Québec réunit d’urgence ses représentants aux USA

Dans la foulée de la décision du président Donald Trump d’imposer des tarifs sur l’acier et l’aluminium et de sa volte-face en matière de commerce international à l’issue de la réunion du G7 en fin de semaine dernière, Québec a réunit ce lundi tous ses représentants aux États-Unis afin de tenter de trouver une voie de passage au travers des mines que le président américain ne cesse de semer sur son parcours désordonné dans le champ des relations canado-américaines.

La ministre des Relations internationales, Christine St-Pierre, a indiqué lundi matin qu’elle avait convoqué tout son personnel en territoire américain pour une discussion par visioconférence à la suite des derniers développements en matière de commerce international avec les États-Unis.

«Incompréhensible»

«Il y a quelque chose d’incompréhensible là-dedans», a affirmé Mme St-Pierre en marge d’une annonce dans la métropole.

Mme St-Pierre n’a pas caché que son gouvernement est «très déçu» et «tout aussi choqué» que quiconque face à l’attitude belliqueuse du président d’un pays avec qui «nous sommes des alliés depuis toujours».

Plus encore, elle avoue rencontrer la même incompréhension chez les interlocuteurs américains du Québec.

«Les échos qu’on a c’est que les Américains eux-mêmes ne comprennent pas pourquoi on remet en question le libre-échange avec le Canada», a-t-elle indiqué.

La ministre fait valoir que 32 États américains ont le Canada comme premier marché et que l’inquiétude est marquée tant à la US Chamber of Commerce que chez les gouverneurs des États et les autres élus au Congrès américain qui sont tous, selon elle, favorable au libre-échange.

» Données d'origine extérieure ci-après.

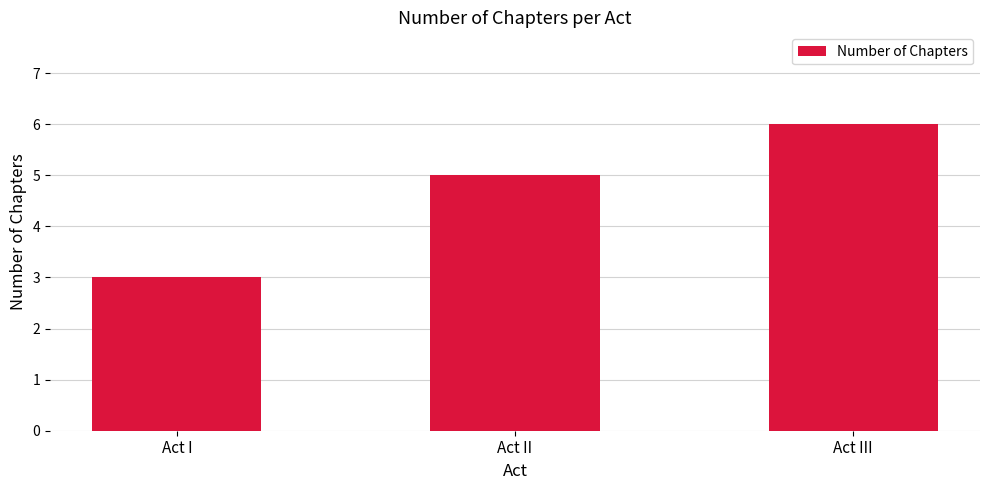

What is the approximate value at Act III?

6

« Les échos qu’on a c’est que les Américains eux-mêmes ne comprennent pas pourquoi on remet en question le libre-échange avec le Canada »
La ministre des Relations internationales, Christine St-Pierre

Bien qu’elle reconnaisse que la provocation fait partie de ce qu’elle appelle «le personnage du président américain», elle dit croire qu’en fin de course, «la raison va prévaloir» puisque le libre-échange avec le Canada et le Mexique représente 14 millions d’emplois aux États-Unis seulement.

«Agenda électoral»

Par contre, elle note que le comportement de M. Trump «vient teinter la présidence américaine», mais elle se demande du même souffle si le président ne cherche pas à stimuler sa base politique à l’approche des élections de mi-mandat «Il faut voir là-dedans aussi un agenda électoral», a-t-elle confié.

En contrepartie, elle assure que le Québec ne se laissera pas impressionner, particulièrement dans les dossiers prioritaires, «dont la gestion de l’offre : là-dessus, il faut qu’on tienne vraiment notre bout.»